▸ TASK ITEM:
In the entries below, spot each line with the word "middle" and copy it.

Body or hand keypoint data
::::::

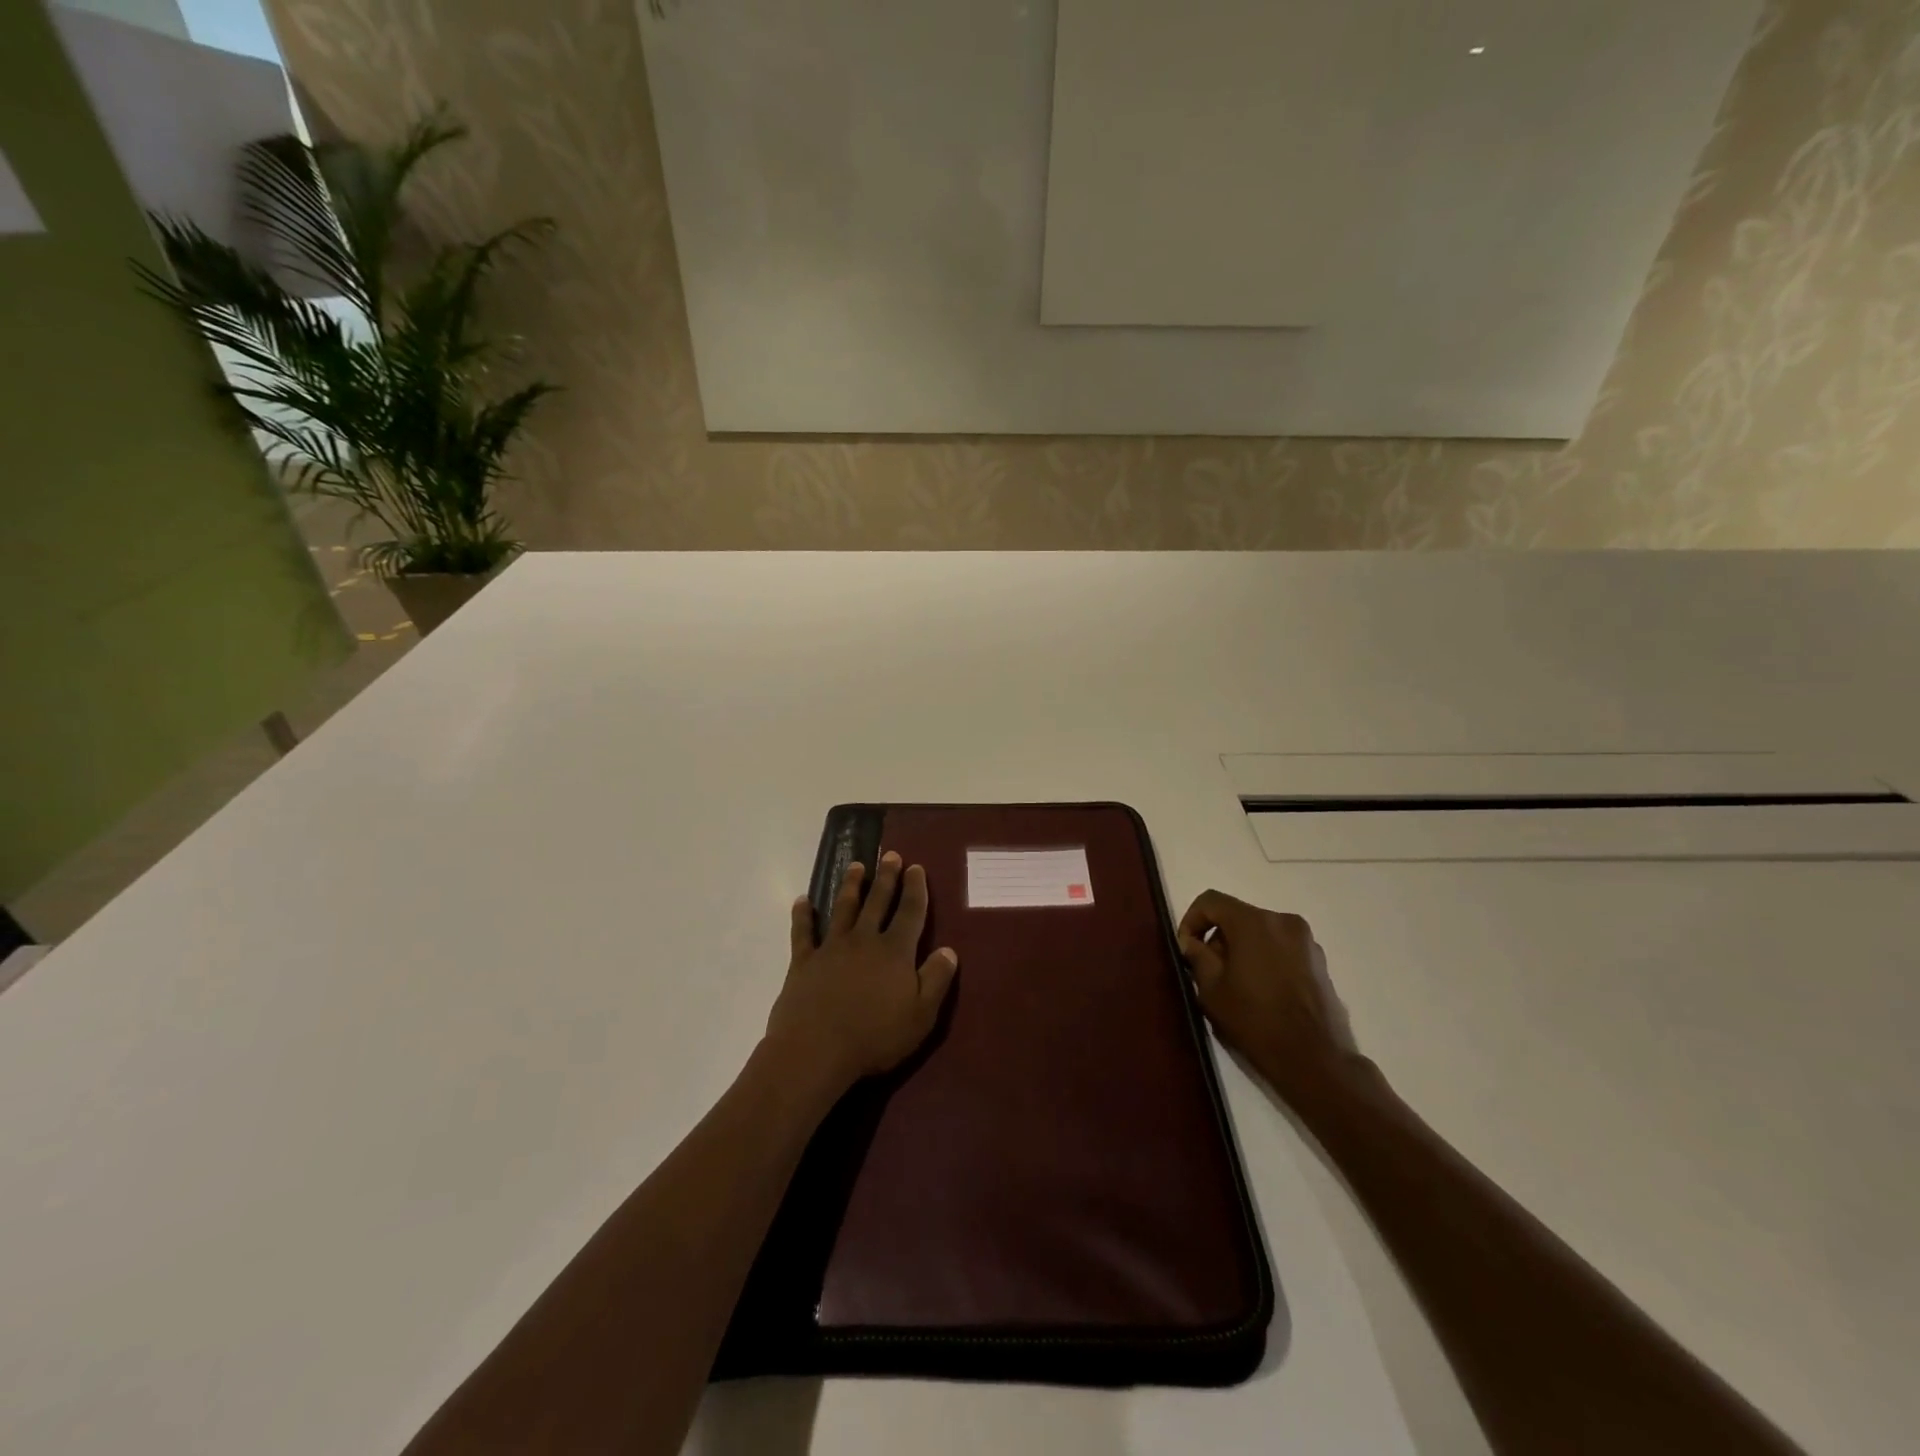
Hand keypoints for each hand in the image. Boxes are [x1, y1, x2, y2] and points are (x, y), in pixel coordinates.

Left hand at [763, 852, 959, 1098]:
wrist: (815, 1049)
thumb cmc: (874, 1037)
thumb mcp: (921, 1015)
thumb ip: (936, 980)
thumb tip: (949, 950)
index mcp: (895, 951)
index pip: (910, 912)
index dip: (915, 889)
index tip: (916, 868)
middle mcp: (864, 940)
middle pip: (877, 902)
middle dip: (886, 878)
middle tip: (890, 855)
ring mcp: (831, 948)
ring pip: (843, 908)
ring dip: (850, 885)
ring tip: (856, 866)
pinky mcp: (803, 961)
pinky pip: (803, 932)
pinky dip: (803, 915)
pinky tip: (802, 901)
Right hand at [1177, 890, 1354, 1099]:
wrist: (1315, 1059)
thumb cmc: (1256, 1021)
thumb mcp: (1212, 990)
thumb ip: (1198, 957)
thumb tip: (1192, 943)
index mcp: (1253, 922)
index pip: (1211, 901)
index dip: (1192, 920)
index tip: (1187, 949)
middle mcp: (1282, 921)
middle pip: (1237, 916)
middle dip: (1218, 938)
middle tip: (1209, 971)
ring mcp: (1306, 941)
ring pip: (1260, 932)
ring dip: (1242, 949)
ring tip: (1236, 984)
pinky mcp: (1319, 961)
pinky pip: (1281, 947)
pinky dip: (1265, 958)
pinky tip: (1261, 991)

::::::

▸ ANSWER BOX:
middle mcp: (864, 940)
middle pip: (877, 902)
middle dip: (886, 878)
middle tip: (890, 855)
middle mcp: (1282, 921)
middle pip: (1237, 916)
middle dip: (1218, 938)
middle tip: (1209, 971)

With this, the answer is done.